El mismo origen es nuestra naturaleza de ser racionales. La caída de las
religiones está en la pretensión de definir el dios que intuyen.
La caída del hombre no es su religiosidad, sino su idolatría. Y
es en toda idolatría - antigua, moderna y contemporánea - donde
hay renuncia a saber.
Hay un afán evangelizador de sacralizar las cosas, la naturaleza, el azar,
la vida, para erigir al hombre en medio, y eso es lo que hace hoy Occidente aunque
se crea muy moderno: guardar el sitio a Dios, que se ha ausentado indefinida
y momentáneamente. Por todo esto, la consigna del Papa no nos vale. Es
un mensaje reaccionario. No se puede ser hombre moderno y hombre de fe. Por eso
hemos vivido estos días una modernidad de gorra de béisbol al mismo
tiempo que una fe de parroquia agropecuaria.

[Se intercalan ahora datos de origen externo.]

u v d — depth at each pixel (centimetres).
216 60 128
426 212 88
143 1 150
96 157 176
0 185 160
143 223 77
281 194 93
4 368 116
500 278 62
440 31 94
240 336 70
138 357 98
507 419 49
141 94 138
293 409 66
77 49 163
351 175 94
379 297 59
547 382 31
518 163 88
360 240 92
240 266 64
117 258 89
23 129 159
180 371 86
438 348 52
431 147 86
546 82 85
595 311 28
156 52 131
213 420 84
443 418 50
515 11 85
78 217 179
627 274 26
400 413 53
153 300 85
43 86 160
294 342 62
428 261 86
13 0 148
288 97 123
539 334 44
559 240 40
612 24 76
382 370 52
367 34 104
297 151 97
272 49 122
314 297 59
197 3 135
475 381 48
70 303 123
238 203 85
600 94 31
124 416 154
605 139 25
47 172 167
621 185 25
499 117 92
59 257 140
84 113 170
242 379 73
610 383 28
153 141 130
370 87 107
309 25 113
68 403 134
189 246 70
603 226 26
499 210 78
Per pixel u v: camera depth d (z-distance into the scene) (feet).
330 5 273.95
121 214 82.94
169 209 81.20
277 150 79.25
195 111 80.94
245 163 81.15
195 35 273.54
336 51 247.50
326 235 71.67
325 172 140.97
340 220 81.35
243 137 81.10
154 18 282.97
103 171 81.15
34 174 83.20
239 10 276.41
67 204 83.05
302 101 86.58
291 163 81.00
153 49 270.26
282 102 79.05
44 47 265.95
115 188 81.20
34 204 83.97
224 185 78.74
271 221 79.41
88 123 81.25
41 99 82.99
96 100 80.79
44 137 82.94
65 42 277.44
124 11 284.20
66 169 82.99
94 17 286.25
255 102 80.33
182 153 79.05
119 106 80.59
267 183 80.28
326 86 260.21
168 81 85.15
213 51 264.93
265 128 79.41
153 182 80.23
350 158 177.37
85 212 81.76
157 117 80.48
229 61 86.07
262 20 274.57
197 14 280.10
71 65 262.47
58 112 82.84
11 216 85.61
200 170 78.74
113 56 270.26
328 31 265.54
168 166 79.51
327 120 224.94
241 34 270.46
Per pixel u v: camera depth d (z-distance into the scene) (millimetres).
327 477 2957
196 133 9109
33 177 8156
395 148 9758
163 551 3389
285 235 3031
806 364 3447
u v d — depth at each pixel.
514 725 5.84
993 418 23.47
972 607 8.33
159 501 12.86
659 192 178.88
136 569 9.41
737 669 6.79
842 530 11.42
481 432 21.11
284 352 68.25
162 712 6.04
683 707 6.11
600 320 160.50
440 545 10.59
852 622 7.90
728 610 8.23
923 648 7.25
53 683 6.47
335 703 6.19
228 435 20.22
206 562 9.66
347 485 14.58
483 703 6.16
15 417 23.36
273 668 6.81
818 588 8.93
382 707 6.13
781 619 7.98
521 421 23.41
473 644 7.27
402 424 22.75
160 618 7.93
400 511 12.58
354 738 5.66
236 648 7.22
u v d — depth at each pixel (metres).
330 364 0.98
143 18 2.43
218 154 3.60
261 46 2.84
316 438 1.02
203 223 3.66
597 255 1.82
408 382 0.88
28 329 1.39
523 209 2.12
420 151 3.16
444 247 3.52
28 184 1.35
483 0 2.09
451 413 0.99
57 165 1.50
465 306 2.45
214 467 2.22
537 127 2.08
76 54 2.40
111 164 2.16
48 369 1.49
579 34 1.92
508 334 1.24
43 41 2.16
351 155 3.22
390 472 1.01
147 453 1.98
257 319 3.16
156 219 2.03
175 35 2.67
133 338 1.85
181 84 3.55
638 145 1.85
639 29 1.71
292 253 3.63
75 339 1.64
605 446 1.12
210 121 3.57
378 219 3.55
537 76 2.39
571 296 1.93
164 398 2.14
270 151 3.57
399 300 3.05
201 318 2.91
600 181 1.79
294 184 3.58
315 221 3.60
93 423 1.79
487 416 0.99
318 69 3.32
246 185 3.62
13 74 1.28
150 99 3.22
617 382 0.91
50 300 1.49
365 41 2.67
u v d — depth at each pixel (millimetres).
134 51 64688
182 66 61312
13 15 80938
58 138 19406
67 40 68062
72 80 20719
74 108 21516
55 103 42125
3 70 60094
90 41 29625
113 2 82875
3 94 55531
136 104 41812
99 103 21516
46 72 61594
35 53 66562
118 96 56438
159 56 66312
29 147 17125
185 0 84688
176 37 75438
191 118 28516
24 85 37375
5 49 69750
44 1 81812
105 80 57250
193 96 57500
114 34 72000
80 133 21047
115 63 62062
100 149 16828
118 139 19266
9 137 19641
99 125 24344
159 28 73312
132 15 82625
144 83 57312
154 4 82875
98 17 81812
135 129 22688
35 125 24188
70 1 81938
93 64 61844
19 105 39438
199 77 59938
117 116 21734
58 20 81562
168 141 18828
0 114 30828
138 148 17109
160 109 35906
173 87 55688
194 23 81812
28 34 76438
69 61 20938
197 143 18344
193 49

La fe no pretende acreditarse produciendo un tipo “moderno” de personas.
A la Iglesia sólo le interesa generar un pueblo de hombres verdaderos,
con gusto por la vida y habitados por una indomable simpatía por todo
lo humano y lo verdadero, lo noble y lo bello que hay entre nosotros.
Por esta indomable simpatía nace un pueblo de hombres que contesta con
su sola existencia cualquier actitud, sea reaccionaria, temerosa o negativa.
NB. Francisco, nunca es demasiado tarde para aceptar los hechos.